[Directions for this task]
Exact reproduction is required for the lines below starting at the line with "Jelenleg nem rendelh" and ending at the line with "カ滝、カナダ側にはカナダ滝と3つの滝を総称して", both included. No other lines, and no pictures.

── Data section ──

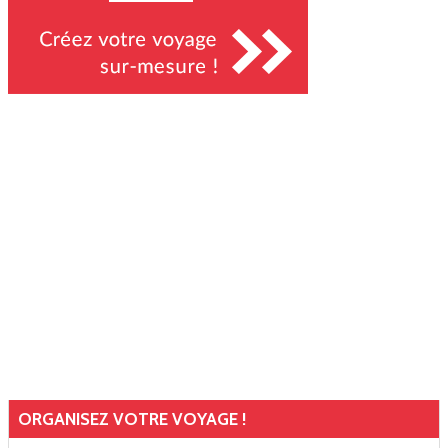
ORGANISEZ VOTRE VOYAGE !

───
── Data section ──

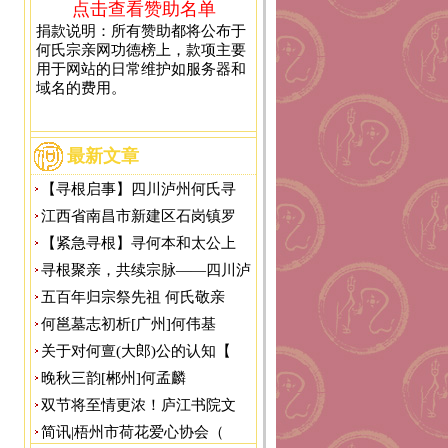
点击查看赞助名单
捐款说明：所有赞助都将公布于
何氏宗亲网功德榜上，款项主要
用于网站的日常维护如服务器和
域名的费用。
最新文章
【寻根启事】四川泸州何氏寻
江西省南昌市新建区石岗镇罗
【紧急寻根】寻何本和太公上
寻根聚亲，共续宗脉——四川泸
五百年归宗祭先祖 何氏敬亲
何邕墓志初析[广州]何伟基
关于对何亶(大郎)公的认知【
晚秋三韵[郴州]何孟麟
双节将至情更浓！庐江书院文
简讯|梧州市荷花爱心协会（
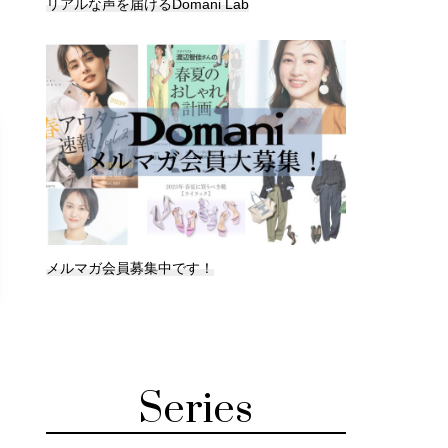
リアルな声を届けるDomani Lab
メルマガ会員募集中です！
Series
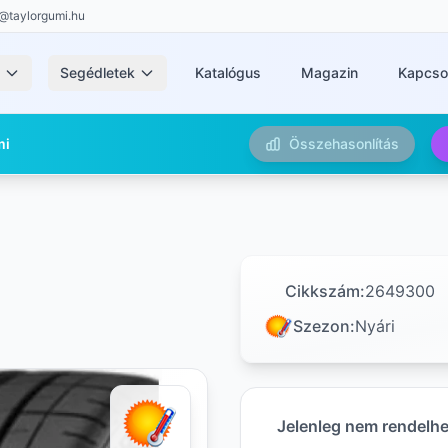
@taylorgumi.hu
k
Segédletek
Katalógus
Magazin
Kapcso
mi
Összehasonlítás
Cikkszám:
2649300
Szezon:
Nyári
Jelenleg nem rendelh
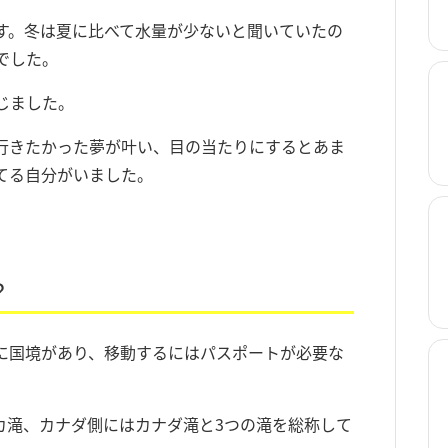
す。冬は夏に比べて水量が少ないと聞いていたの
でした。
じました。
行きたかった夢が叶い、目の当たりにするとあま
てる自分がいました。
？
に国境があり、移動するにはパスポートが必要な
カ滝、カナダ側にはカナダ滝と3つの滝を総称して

───

[Answer to this problem]
Jelenleg nem rendelh
す。冬は夏に比べて水量が少ないと聞いていたの
でした。
じました。
行きたかった夢が叶い、目の当たりにするとあま
てる自分がいました。
？
に国境があり、移動するにはパスポートが必要な
カ滝、カナダ側にはカナダ滝と3つの滝を総称して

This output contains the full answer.